Epilepsy surgery includes different types of brain surgery to remove part of brain when AEDs could not control seizures and tests result that seizures are caused by a complication in a small part of your brain that can be removed without putting some serious effects. Another kind includes separating the affected part of the brain that is resulting in seizures from the rest of the brain. In such cases, there are good chances that seizures will stop completely after surgery.
Surgery can be performed for both adults and children, and might be possible if the patient has tried several medications and none of them significantly reduced the seizures. A person is certainly suitable for surgery when doctor confirms that patient can’t meet this criterion by performing a few tests before surgery. These tests include, brain scans, an electroencephalogram (EEG) – a test of brain’s electrical activity, and tests of memory, learning abilities and mental health. The results of these tests help patient and doctor to decide if surgery is an option, and what the result of surgery might be.
Surgery is usually carried out under general anaesthetic, where patient is asleep. The surgeon creates a small cut in the scalp and makes an opening in skull so the affected part of the brain can be removed. The openings in the skull and scalp are efficiently closed at the end of the surgery.

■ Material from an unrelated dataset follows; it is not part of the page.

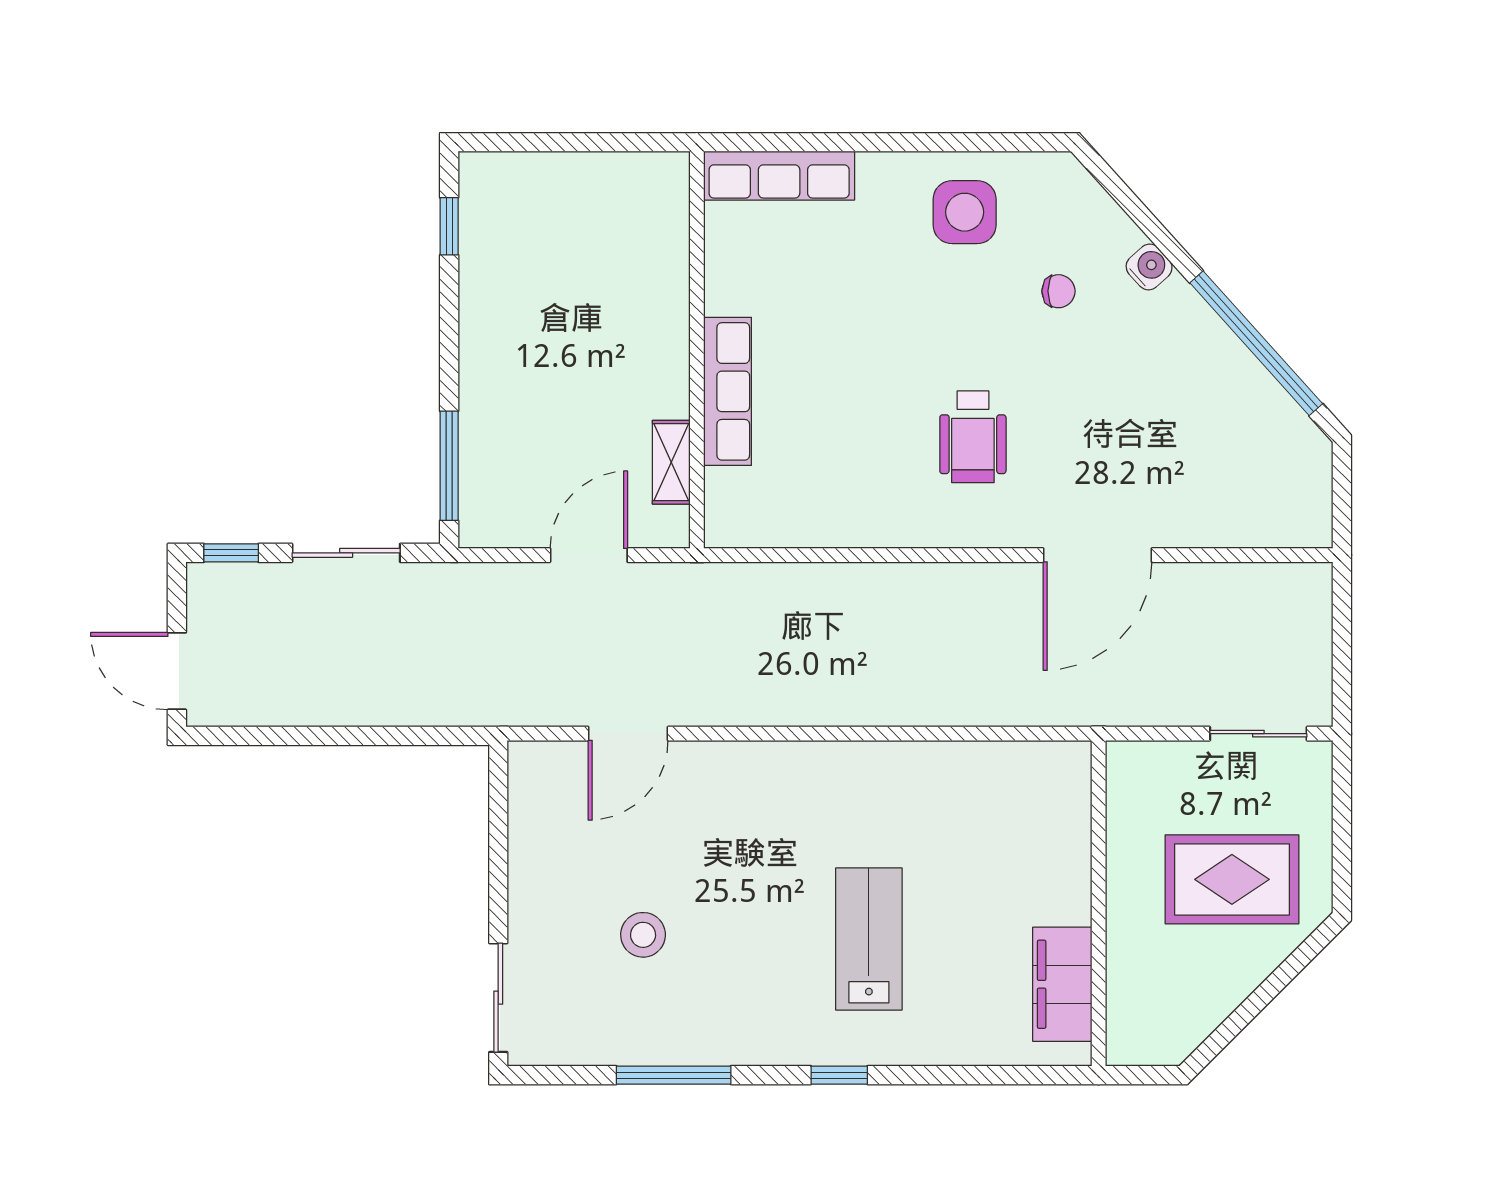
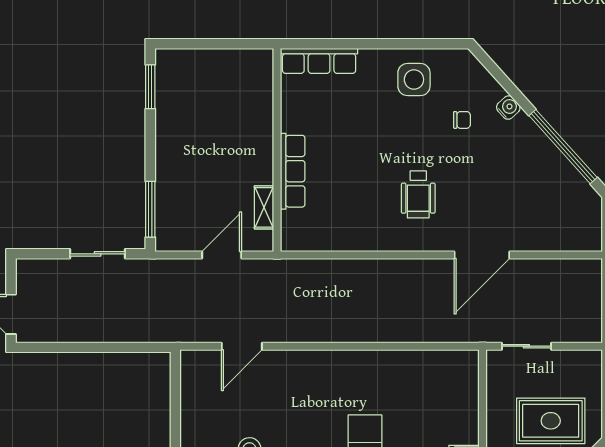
window: (449, 226) -> (150, 87), width x1.50
window: (231, 553) -> (39, 254), removed
sliding door: (1258, 734) -> (526, 346), moved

Most probably, it takes a few weeks or months to feel back to normal after surgery. The seizures may not stop immediately, so AEDs might be taken for 1 to 2 years. There are possible risks of complications from surgery, such as:
- Problems with memory
- A partial loss of sight
- Mood problems
- Vision problems
These problems vary from person to person, may get better over time, or may become permanent. Before having surgery, it is better talking to doctor about the possible risks.
Immediately after the surgery, doctors will monitor recovery. Some people will have seizures within the first week of surgery but that doesn’t mean the surgery has not operated successfully. Seizures after operation can occur due to the direct stress the brain experiences in surgery.
How long it needs to stay in hospital will based on the type of surgery you have had and how the doctors feel the progress in recovery. Generally doctors might expect to be back to the normal life about six weeks after surgery, but this is very individual.
The ketogenic diet (KD) is high in fats, low in carbohydrates and controlled proteins. This is a medical treatment and is typically only considered when at least one of the main suitable medications have been tried or not worked.
The ketogenic diet is a successful treatment for children to control epilepsy but adults can also benefit from these dietary treatments. Now, it is not widely used in adults because it’s is high-fat diet, may lead to serious health conditions like diabetes and cardiovascular disease.
There are different sorts of food eaten on the ketogenic diet. The foods eaten and the way each diet is estimated may not be same, but each diet shows effectiveness in reducing seizures for some people with epilepsy. Any age of children and adults can use this diet, although detailed monitoring is needed in infants. Following types of ketogenic diet are available:
- Modified Atkins diet (MAD) and modified ketogenic diet
- Medium chain triglyceride (MCT) diet
- Classical diet
- Low glycaemic index treatment (LGIT)
- Similar dietary treatments for epilepsy
Dietary treatments for epilepsy should only be followed under the supervision of an experienced epilepsy specialist and dietitian (food specialist).